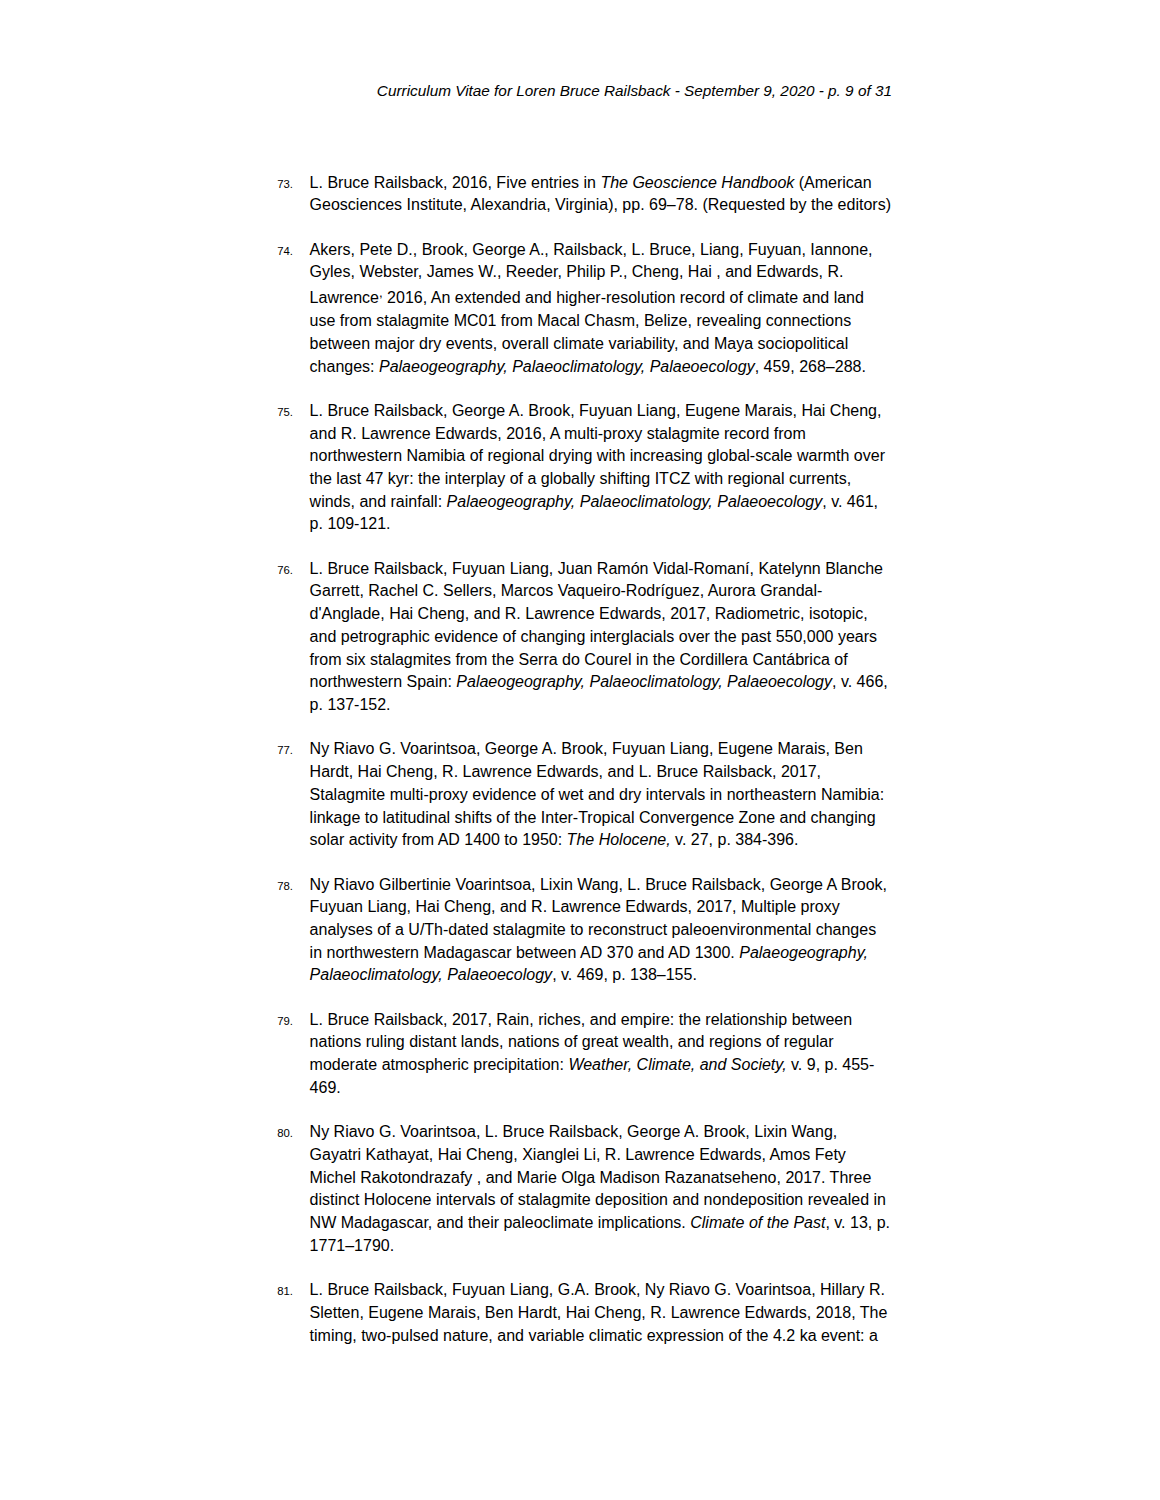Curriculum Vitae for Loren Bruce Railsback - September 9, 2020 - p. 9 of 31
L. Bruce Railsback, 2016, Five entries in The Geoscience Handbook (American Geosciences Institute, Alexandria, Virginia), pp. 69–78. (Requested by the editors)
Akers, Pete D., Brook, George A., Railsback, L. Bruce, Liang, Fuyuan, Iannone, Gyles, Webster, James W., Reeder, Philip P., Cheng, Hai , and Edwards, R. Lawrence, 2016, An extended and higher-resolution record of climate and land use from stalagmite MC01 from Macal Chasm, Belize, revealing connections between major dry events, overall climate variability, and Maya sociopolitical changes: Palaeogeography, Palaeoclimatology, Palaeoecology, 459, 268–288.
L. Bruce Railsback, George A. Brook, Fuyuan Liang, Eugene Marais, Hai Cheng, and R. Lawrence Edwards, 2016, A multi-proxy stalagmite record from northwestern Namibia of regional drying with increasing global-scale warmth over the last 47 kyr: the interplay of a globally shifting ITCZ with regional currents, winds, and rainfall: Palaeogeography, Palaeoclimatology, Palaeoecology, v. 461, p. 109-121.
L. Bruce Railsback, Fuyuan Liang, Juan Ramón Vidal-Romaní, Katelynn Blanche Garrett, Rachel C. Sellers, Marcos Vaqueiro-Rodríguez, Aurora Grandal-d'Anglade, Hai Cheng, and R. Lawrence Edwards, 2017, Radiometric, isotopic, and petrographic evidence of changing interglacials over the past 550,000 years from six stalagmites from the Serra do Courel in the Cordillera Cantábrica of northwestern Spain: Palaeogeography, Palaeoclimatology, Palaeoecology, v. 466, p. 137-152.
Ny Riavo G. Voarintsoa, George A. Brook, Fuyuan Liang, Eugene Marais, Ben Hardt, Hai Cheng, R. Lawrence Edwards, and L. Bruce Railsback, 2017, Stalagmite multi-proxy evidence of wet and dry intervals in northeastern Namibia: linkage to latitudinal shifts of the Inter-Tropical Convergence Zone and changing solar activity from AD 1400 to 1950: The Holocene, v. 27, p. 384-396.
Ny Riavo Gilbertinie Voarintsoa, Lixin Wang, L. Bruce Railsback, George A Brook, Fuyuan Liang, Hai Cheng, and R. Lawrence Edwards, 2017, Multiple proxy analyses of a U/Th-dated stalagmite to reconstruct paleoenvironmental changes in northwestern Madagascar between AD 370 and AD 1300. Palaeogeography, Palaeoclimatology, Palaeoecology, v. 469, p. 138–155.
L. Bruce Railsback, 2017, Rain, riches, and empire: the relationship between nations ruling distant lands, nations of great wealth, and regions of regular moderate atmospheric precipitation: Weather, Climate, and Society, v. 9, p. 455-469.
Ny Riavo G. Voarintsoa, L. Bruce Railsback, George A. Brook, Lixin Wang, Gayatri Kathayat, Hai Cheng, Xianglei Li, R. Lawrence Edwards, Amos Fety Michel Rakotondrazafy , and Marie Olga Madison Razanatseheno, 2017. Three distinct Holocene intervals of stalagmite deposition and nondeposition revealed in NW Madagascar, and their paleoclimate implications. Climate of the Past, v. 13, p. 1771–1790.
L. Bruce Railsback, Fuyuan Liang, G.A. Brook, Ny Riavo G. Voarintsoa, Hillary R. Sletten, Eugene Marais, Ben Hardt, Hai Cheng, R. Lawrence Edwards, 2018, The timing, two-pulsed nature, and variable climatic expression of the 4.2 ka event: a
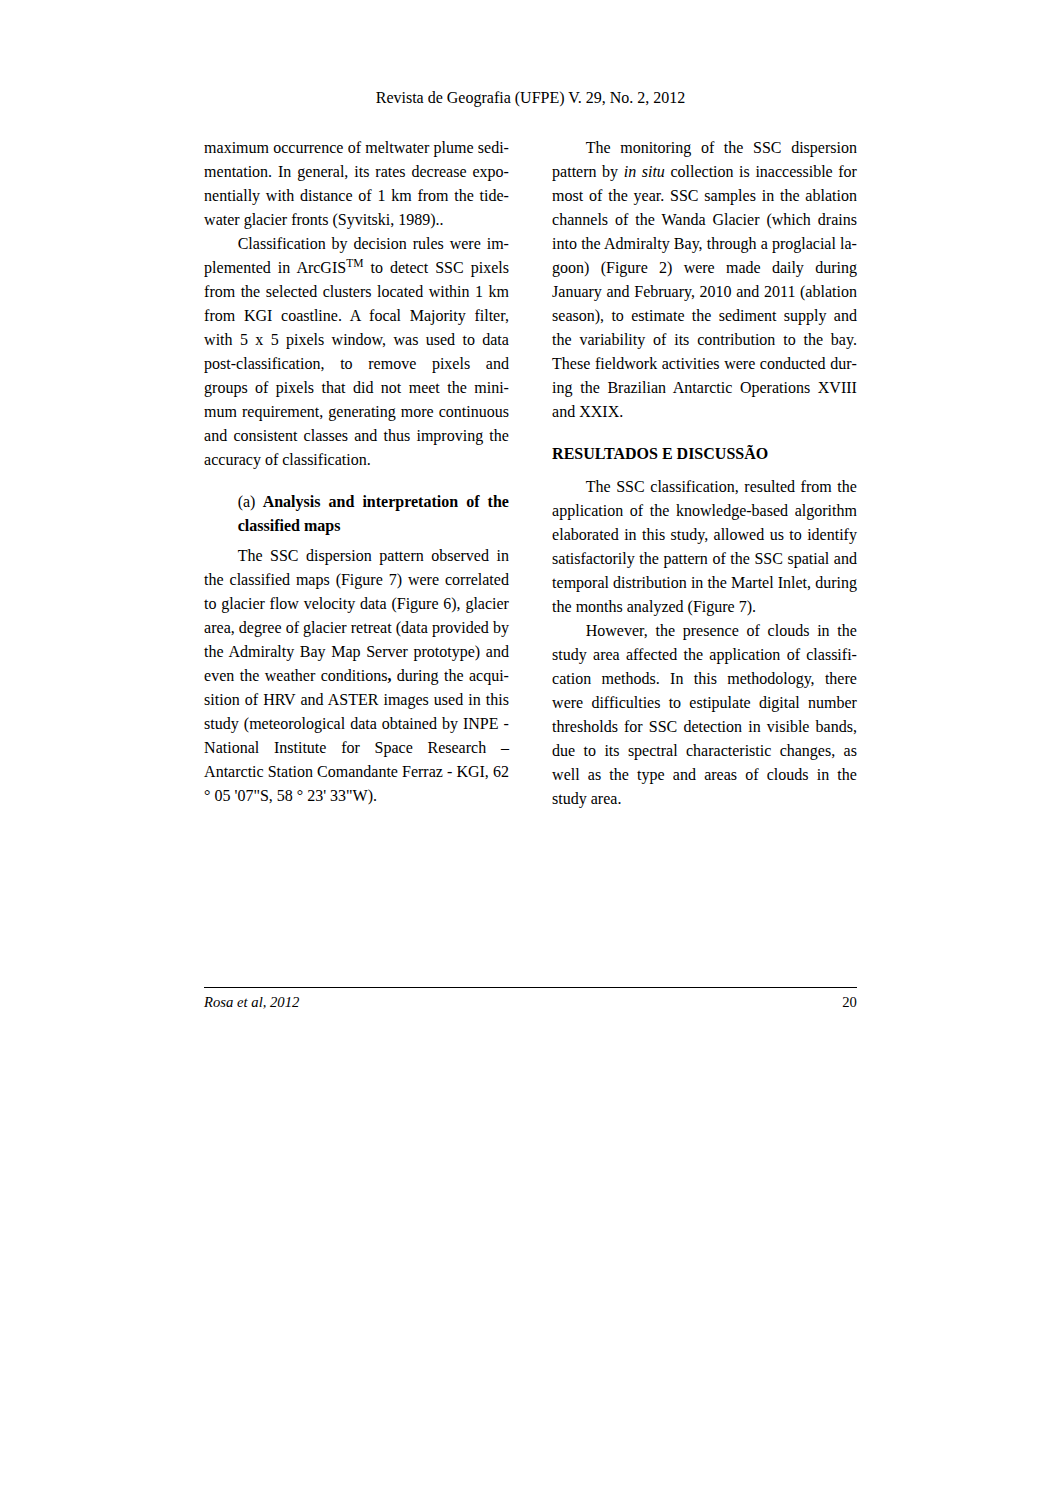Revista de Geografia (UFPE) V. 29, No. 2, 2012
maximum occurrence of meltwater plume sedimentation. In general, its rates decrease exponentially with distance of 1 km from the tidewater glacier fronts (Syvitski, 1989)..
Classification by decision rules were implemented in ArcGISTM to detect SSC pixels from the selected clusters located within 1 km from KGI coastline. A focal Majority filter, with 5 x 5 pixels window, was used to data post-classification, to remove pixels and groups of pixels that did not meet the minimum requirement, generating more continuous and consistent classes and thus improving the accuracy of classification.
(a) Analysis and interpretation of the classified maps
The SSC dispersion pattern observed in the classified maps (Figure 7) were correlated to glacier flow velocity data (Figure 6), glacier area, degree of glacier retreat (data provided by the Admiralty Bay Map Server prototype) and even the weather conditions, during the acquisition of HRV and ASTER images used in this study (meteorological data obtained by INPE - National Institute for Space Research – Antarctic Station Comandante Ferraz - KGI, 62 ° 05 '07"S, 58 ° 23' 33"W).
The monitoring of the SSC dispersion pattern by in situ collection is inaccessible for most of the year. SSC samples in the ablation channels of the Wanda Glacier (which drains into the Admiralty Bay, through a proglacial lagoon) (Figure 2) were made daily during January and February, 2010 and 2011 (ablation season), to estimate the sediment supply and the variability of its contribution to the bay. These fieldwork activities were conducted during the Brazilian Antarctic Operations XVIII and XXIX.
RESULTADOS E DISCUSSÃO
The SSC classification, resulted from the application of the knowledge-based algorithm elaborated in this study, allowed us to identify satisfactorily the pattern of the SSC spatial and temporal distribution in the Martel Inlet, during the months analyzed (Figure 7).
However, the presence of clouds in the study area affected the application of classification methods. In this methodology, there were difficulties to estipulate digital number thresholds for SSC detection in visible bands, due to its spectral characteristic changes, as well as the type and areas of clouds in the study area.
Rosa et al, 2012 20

--------------------

* **Assignment**
Above is a listing with pictures. Write it out exactly without them.

* **Solution for this exercise**
Curriculum Vitae for Loren Bruce Railsback - September 9, 2020 - p. 9 of 31
L. Bruce Railsback, 2016, Five entries in The Geoscience Handbook (American Geosciences Institute, Alexandria, Virginia), pp. 69–78. (Requested by the editors)
Akers, Pete D., Brook, George A., Railsback, L. Bruce, Liang, Fuyuan, Iannone, Gyles, Webster, James W., Reeder, Philip P., Cheng, Hai , and Edwards, R. Lawrence, 2016, An extended and higher-resolution record of climate and land use from stalagmite MC01 from Macal Chasm, Belize, revealing connections between major dry events, overall climate variability, and Maya sociopolitical changes: Palaeogeography, Palaeoclimatology, Palaeoecology, 459, 268–288.
L. Bruce Railsback, George A. Brook, Fuyuan Liang, Eugene Marais, Hai Cheng, and R. Lawrence Edwards, 2016, A multi-proxy stalagmite record from northwestern Namibia of regional drying with increasing global-scale warmth over the last 47 kyr: the interplay of a globally shifting ITCZ with regional currents, winds, and rainfall: Palaeogeography, Palaeoclimatology, Palaeoecology, v. 461, p. 109-121.
L. Bruce Railsback, Fuyuan Liang, Juan Ramón Vidal-Romaní, Katelynn Blanche Garrett, Rachel C. Sellers, Marcos Vaqueiro-Rodríguez, Aurora Grandal-d'Anglade, Hai Cheng, and R. Lawrence Edwards, 2017, Radiometric, isotopic, and petrographic evidence of changing interglacials over the past 550,000 years from six stalagmites from the Serra do Courel in the Cordillera Cantábrica of northwestern Spain: Palaeogeography, Palaeoclimatology, Palaeoecology, v. 466, p. 137-152.
Ny Riavo G. Voarintsoa, George A. Brook, Fuyuan Liang, Eugene Marais, Ben Hardt, Hai Cheng, R. Lawrence Edwards, and L. Bruce Railsback, 2017, Stalagmite multi-proxy evidence of wet and dry intervals in northeastern Namibia: linkage to latitudinal shifts of the Inter-Tropical Convergence Zone and changing solar activity from AD 1400 to 1950: The Holocene, v. 27, p. 384-396.
Ny Riavo Gilbertinie Voarintsoa, Lixin Wang, L. Bruce Railsback, George A Brook, Fuyuan Liang, Hai Cheng, and R. Lawrence Edwards, 2017, Multiple proxy analyses of a U/Th-dated stalagmite to reconstruct paleoenvironmental changes in northwestern Madagascar between AD 370 and AD 1300. Palaeogeography, Palaeoclimatology, Palaeoecology, v. 469, p. 138–155.
L. Bruce Railsback, 2017, Rain, riches, and empire: the relationship between nations ruling distant lands, nations of great wealth, and regions of regular moderate atmospheric precipitation: Weather, Climate, and Society, v. 9, p. 455-469.
Ny Riavo G. Voarintsoa, L. Bruce Railsback, George A. Brook, Lixin Wang, Gayatri Kathayat, Hai Cheng, Xianglei Li, R. Lawrence Edwards, Amos Fety Michel Rakotondrazafy , and Marie Olga Madison Razanatseheno, 2017. Three distinct Holocene intervals of stalagmite deposition and nondeposition revealed in NW Madagascar, and their paleoclimate implications. Climate of the Past, v. 13, p. 1771–1790.
L. Bruce Railsback, Fuyuan Liang, G.A. Brook, Ny Riavo G. Voarintsoa, Hillary R. Sletten, Eugene Marais, Ben Hardt, Hai Cheng, R. Lawrence Edwards, 2018, The timing, two-pulsed nature, and variable climatic expression of the 4.2 ka event: a
Revista de Geografia (UFPE) V. 29, No. 2, 2012
maximum occurrence of meltwater plume sedimentation. In general, its rates decrease exponentially with distance of 1 km from the tidewater glacier fronts (Syvitski, 1989)..
Classification by decision rules were implemented in ArcGISTM to detect SSC pixels from the selected clusters located within 1 km from KGI coastline. A focal Majority filter, with 5 x 5 pixels window, was used to data post-classification, to remove pixels and groups of pixels that did not meet the minimum requirement, generating more continuous and consistent classes and thus improving the accuracy of classification.
(a) Analysis and interpretation of the classified maps
The SSC dispersion pattern observed in the classified maps (Figure 7) were correlated to glacier flow velocity data (Figure 6), glacier area, degree of glacier retreat (data provided by the Admiralty Bay Map Server prototype) and even the weather conditions, during the acquisition of HRV and ASTER images used in this study (meteorological data obtained by INPE - National Institute for Space Research – Antarctic Station Comandante Ferraz - KGI, 62 ° 05 '07"S, 58 ° 23' 33"W).
The monitoring of the SSC dispersion pattern by in situ collection is inaccessible for most of the year. SSC samples in the ablation channels of the Wanda Glacier (which drains into the Admiralty Bay, through a proglacial lagoon) (Figure 2) were made daily during January and February, 2010 and 2011 (ablation season), to estimate the sediment supply and the variability of its contribution to the bay. These fieldwork activities were conducted during the Brazilian Antarctic Operations XVIII and XXIX.
RESULTADOS E DISCUSSÃO
The SSC classification, resulted from the application of the knowledge-based algorithm elaborated in this study, allowed us to identify satisfactorily the pattern of the SSC spatial and temporal distribution in the Martel Inlet, during the months analyzed (Figure 7).
However, the presence of clouds in the study area affected the application of classification methods. In this methodology, there were difficulties to estipulate digital number thresholds for SSC detection in visible bands, due to its spectral characteristic changes, as well as the type and areas of clouds in the study area.
Rosa et al, 2012 20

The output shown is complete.